Mindful productivity is a sustainable way to work and think. It’s not a product, it’s not an app, it’s not a system—it’s a flexible roadmap. While mindful productivity is first and foremost a set of principles anyone can apply to work better and think better, many of the habits and routines it prescribes are rooted in neuroscience research. Here are some of the most important ones.
Stress impacts our ability to focus
Research shows that stress and anxiety can impact our attention in two ways. First, we tend to pay more attention to negative or threatening stimuli, compared to positive or neutral stimuli. This attentional bias may have evolutionary origins—after all, it’s more crucial to your survival to pay attention to a scary lion than to a pretty flower. In laboratory experiments, people were not only attracted to negative stimuli quicker, but were struggling to disengage from these. In our everyday work, it means we may pay too much attention to an annoying email or a slipping deadline than to encouraging results or constructive solutions.
The second way stress and anxiety impact our focus is particularly relevant to people who already suffer from high anxiety levels. After paying attention to a negative stimuli, some people with high anxiety may start avoiding the stimuli. In our daily work, this may mean burying your head in the sand when problems don’t get solved quick enough.
As you can see, the impact of stress on our ability to focus is a delicate balance. While you don’t want stressful events to completely derail your work, you don’t want to completely ignore such challenges either. This may be related to a concept called the Goldilocks Principle of Anxiety, which shows that we need a bit of anxiety, but not too much. (named after Goldilocks who tastes three different bowls of porridge, and discovers she likes porridge that is neither too hot nor too cold)
Mindful productivity is about finding such balance. Any kind of creative or entrepreneurial endeavour will see challenges arise along the way. Accepting these challenges and tackling them while being mindful of our mental health is crucial to be able to sustain our productivity.
Breaks are essential for efficient thinking
Taking mindful breaks improves your creativity and your productivity. A famous study found that judges were more likely to grant parole to prisoners after a break than after they had been working for a while. Not taking breaks leads to decision fatigue, where we make simplistic choices because we lack the mental energy to ponder our options properly.
In mindful productivity, breaks do not take you away from work—they are an integral part of work. Mindful breaks are a way to recharge your batteries, to lower your stress levels, and to give space to your brain to process background information.
Breaks are also a great way to learn better. Scientists found that taking short breaks may help our brains learn new skills, with brain waves suggesting that our brains are consolidating memories during such resting times.
If you want to make your breaks even more effective, make them active breaks. Go for a run, reconnect with nature by walking in a nearby park, or if you only have a few minutes, get up and stretch. If you want more ideas for mindful breaks, download the Teeny Breaks Chrome extension.

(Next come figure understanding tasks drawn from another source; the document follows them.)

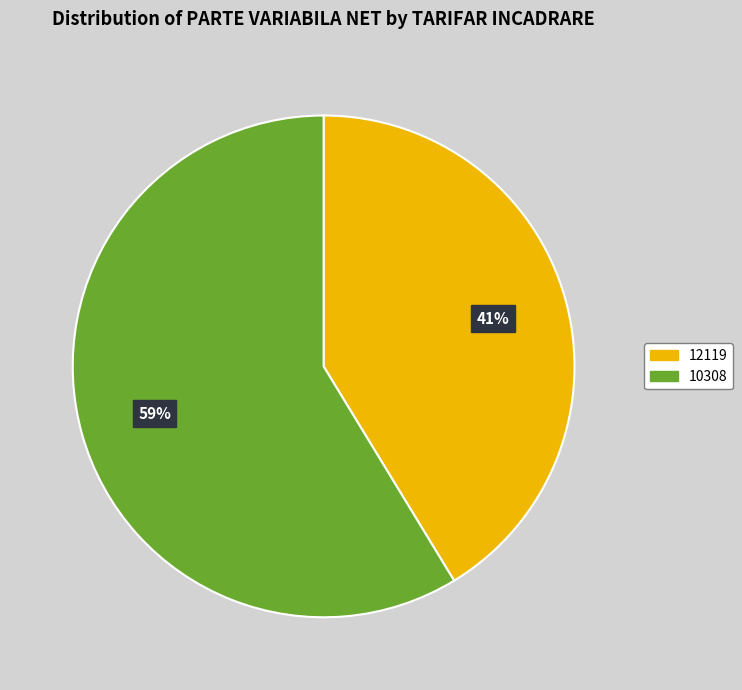

To the nearest percent, what is the average slice percentage?

50%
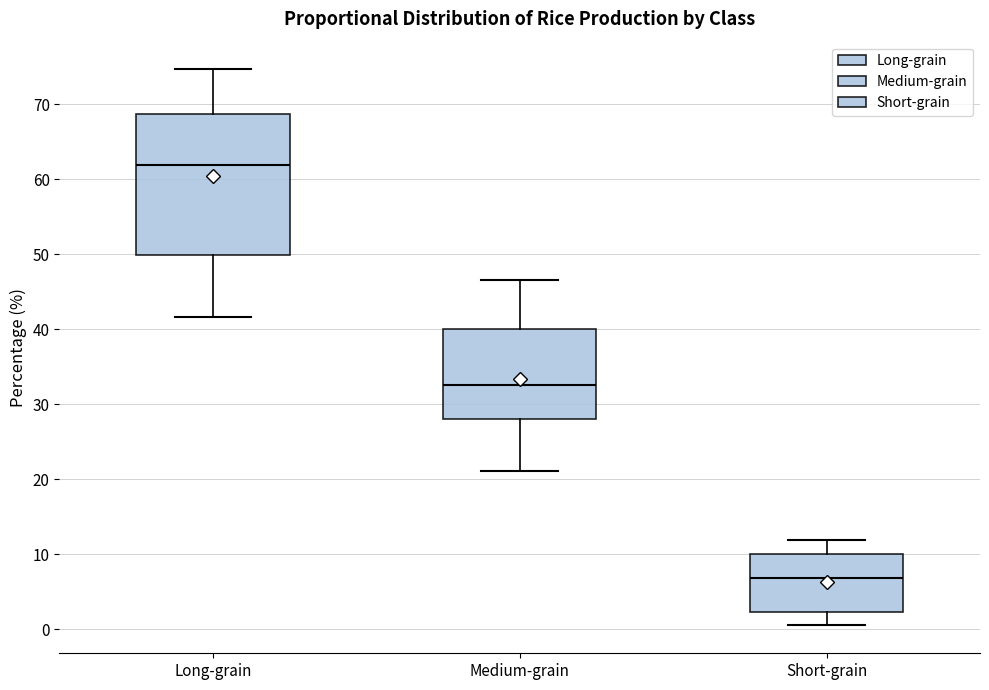

Which box is the tallest, from its lower edge to its upper edge?

Long-grain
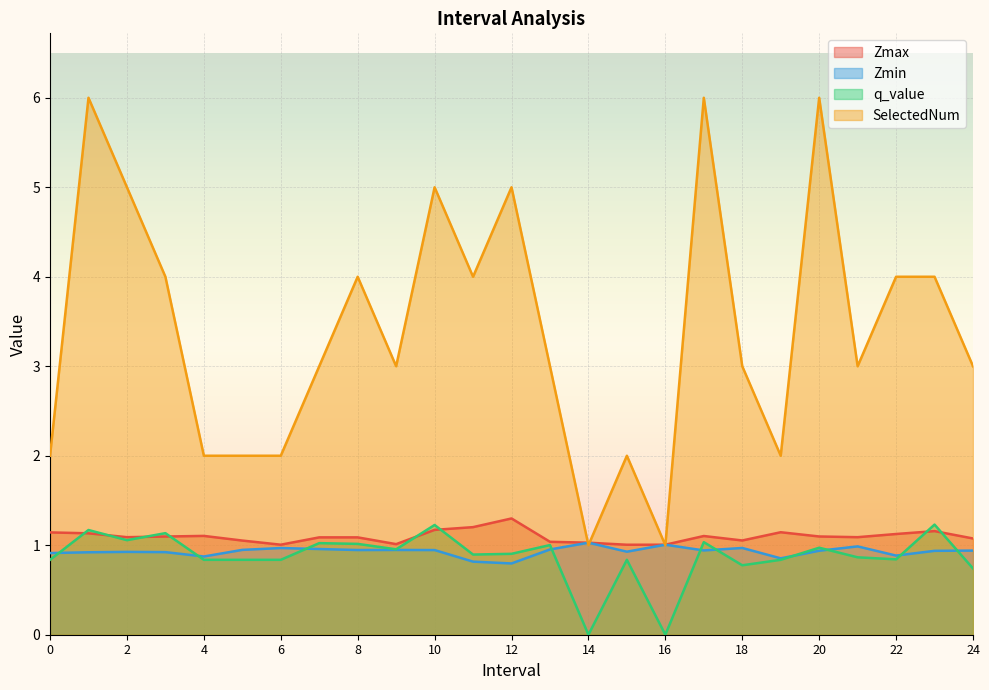

What is the lowest value of the Zmax series?

1.0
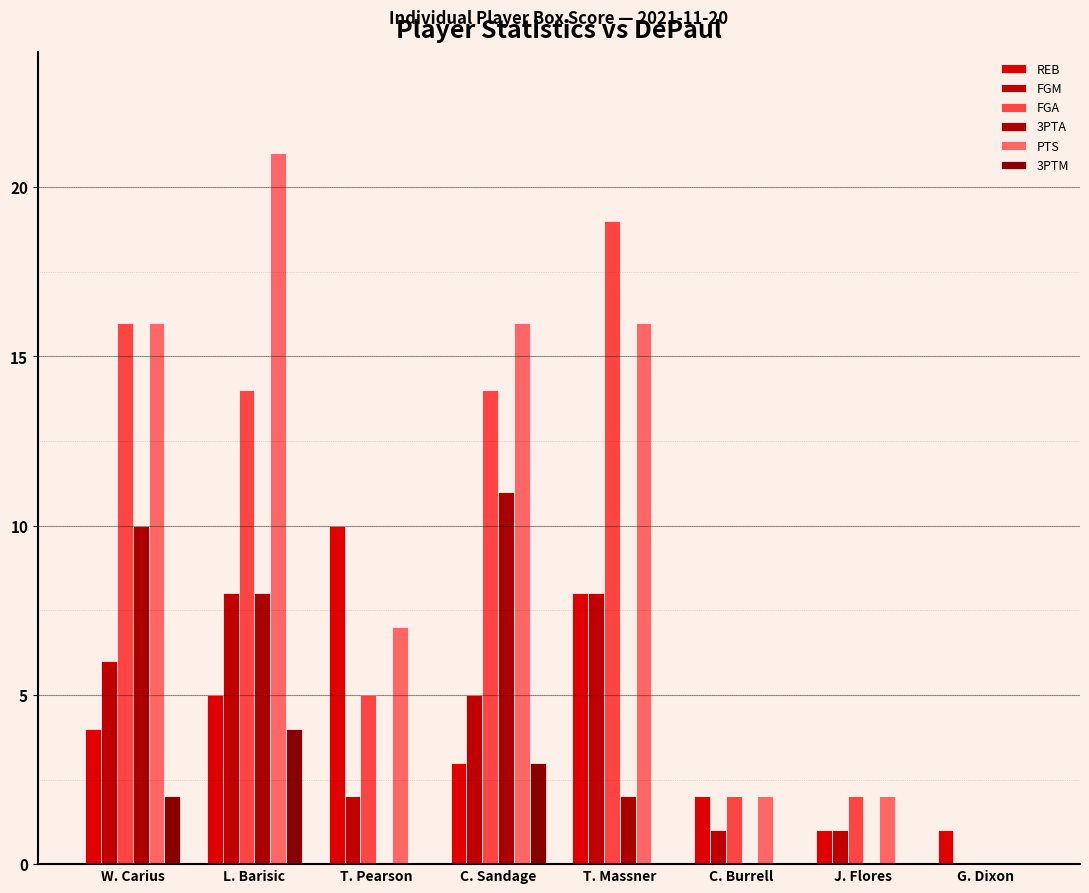

Reading left to right, extract all data points from this chart.

REB: 4	5	10	3	8	2	1	1
FGM: 6	8	2	5	8	1	1	0
FGA: 16	14	5	14	19	2	2	0
3PTA: 10	8	0	11	2	0	0	0
PTS: 16	21	7	16	16	2	2	0
3PTM: 2	4	0	3	0	0	0	0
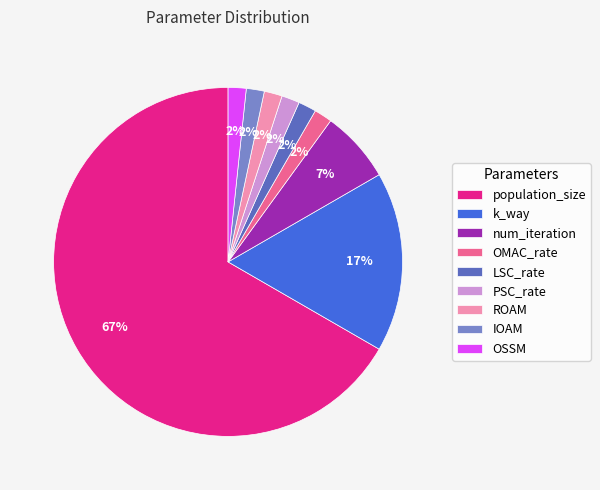

Does num_iteration represent more than half of the total?

No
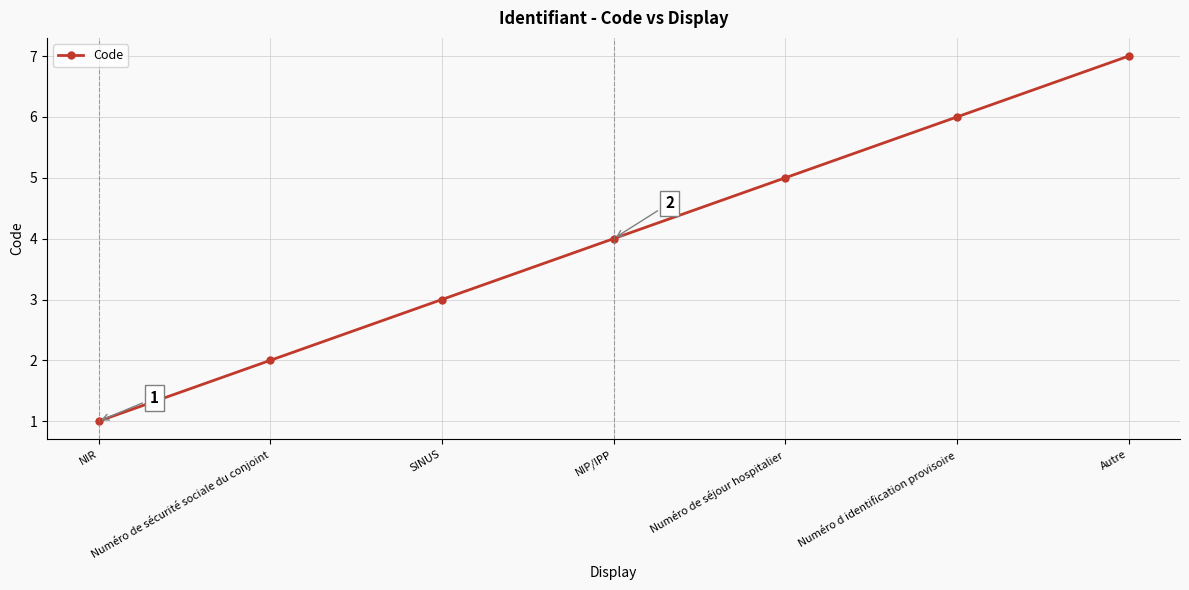

List the labels in order of value, largest first.

Autre, Numéro d identification provisoire, Numéro de séjour hospitalier, NIP/IPP, SINUS, Numéro de sécurité sociale du conjoint, NIR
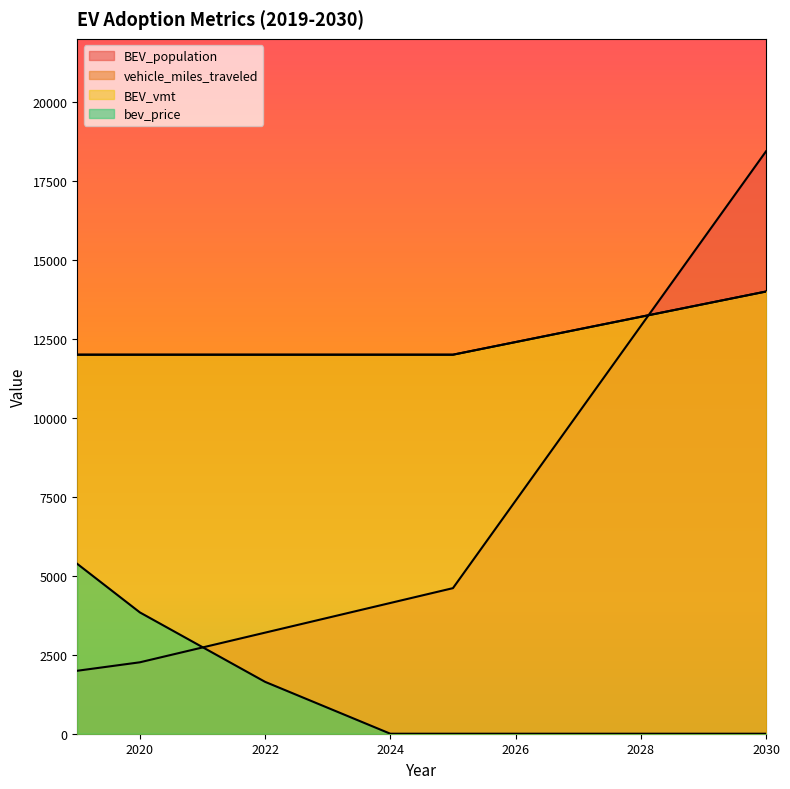

True or false: BEV_population has more than 2 interior local peaks.

False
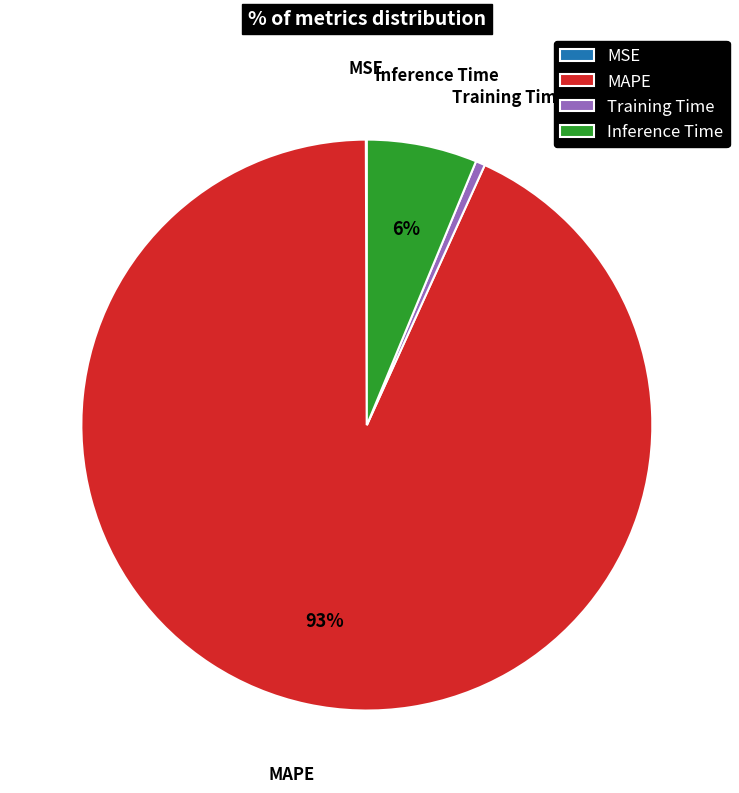

Which slice is the largest?

MAPE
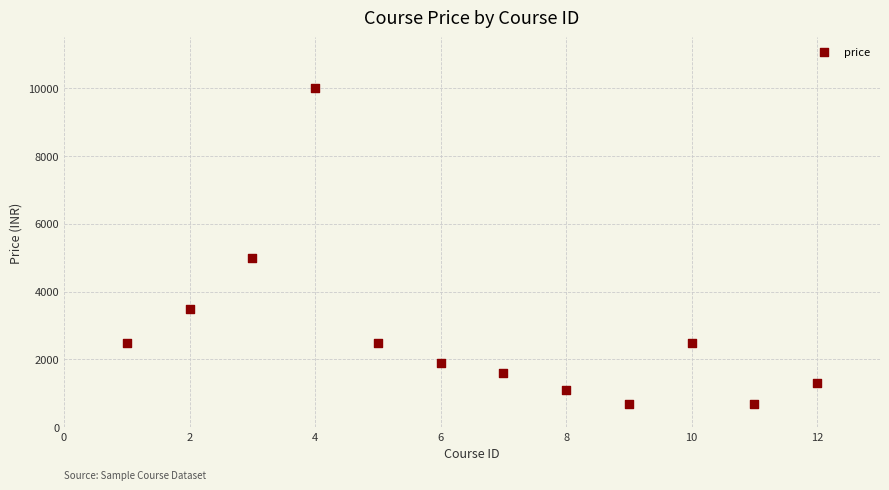

What Y value in the scatter plot is closest to 5349?

4999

We are terrible at multitasking
Multitasking and being busy give us the illusion of productivity. We are not made for multitasking. The word “multitask” was actually invented by IBM in 1965 to describe a computer capability. It was only later that we started using it for humans.
Research suggests that the brain is unable to focus when multitasking. Not only people take longer to complete tasks, but they make errors in the process. While we have the feeling we are doing several things at the same time, in reality our brain is constantly restarting and refocusing.
While it would be nice to be able to always focus on one task at a time, the reality of knowledge work is that it often requires collaboration. And with collaboration comes externalities and interruptions outside of your control. Mindful context switching is more realistic than “one task at a time”—it’s about finding the delicate balance between optimising your own output and not blocking information which would prevent your collaborators from progressing.
Mindful context switching allows you to define your responsiveness, design manageable chunks of work, and schedule dedicated time so you can both do your best work and be a great collaborator to the people you work with.
Another way to avoid multitasking is to adopt asynchronous communication, which makes for calm, thoughtful, flexible work and focuses on the right outcomes rather than the constant chatter of illusory productivity. (this is especially true for remote teams)
Mindful productivity is about embracing these flaws. We do not do well under long-term stress, we struggle with lengthy work without breaks, and we are bad at multitasking. Instead of using rigid frameworks to fix these, mindful productivity advocates for working around them. It results in better and more enjoyable work.